A evolução chinesa no mar é um dos motores por trás do aumento progressivo da assertividade americana no IndoPacífico, e estabelecendo um pacto militar com Austrália e Reino Unido e reinventando o grupo Quad, com japoneses, indianos e australianos, com uma aliança visando conter estrategicamente Pequim.
O clima está tenso. Desde que o maior aliado da China, a Rússia de Vladimir Putin, invadiu a Ucrânia, EUA e aliados do Quad vêm alertando Pequim a não se animar a fazer o mesmo com Taiwan.
A resposta chinesa foi dada durante visita de Joe Biden.
O presidente americano esteve no Japão e na Coreia do Sul, na semana passada. Pequim fez uma patrulha conjunta com bombardeiros nucleares russos, um exercício de mobilização próximo à ilha que a ditadura considera uma província rebelde e uma megaincursão com 30 aviões contra suas defesas aéreas.
Os EUA têm investido fortemente nos laços com o Japão, que agora apoiam abertamente a política americana de defender Taiwan em caso de invasão chinesa, e com a Austrália —com quem vai desenvolver submarinos nucleares e mísseis hipersônicos.
Um aliado mais tradicional, o Reino Unido, já vinha dando sinais claros contra a China. Apelando a seu passado de grande potência marítima, colocou de 2019 para cá dois porta-aviões moderníssimos em operação, para o ceticismo sobre a sustentabilidade da pretensão. O estreante Queen Elizabeth navegou pelo mar do Sul da China.
Com tudo isso, a China tem pressa. Os seus três modelos são convencionais, alimentados por turbinas a vapor. Mas analistas militares dizem que um quarto porta-aviões já está em construção sob segredo, e com propulsão nuclear —o que colocaria o país no clube que hoje só tem EUA e França.

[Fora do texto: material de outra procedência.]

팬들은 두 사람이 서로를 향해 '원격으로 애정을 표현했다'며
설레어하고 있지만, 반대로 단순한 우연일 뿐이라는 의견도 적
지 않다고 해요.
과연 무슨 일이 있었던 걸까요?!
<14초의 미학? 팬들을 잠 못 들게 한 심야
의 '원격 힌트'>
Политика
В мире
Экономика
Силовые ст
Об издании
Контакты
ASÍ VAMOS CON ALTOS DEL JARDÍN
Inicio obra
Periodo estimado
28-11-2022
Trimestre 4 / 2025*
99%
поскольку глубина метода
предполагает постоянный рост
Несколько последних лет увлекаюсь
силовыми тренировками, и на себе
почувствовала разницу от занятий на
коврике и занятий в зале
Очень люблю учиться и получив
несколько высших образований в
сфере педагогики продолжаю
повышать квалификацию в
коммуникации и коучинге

A vantagem desses modelos é a autonomia quase infinita, podendo ficar 50 anos no mar com apenas uma recarga de combustível nuclear para os seus reatores. Apenas dez países operam porta-aviões, não considerando aí os porta-helicópteros, que crescentemente são vistos como plataformas para caças americanos F-35B, de decolagem vertical.
Após anos lutando para manter seus obsoletos modelos na água, o Brasil, que já teve dois porta-aviões, desistiu por enquanto do modelo e agora tem um mais eficaz porta-helicópteros britânico, o Atlântico, como nau-capitânia. O foco maior da Marinha é no submarino nuclear.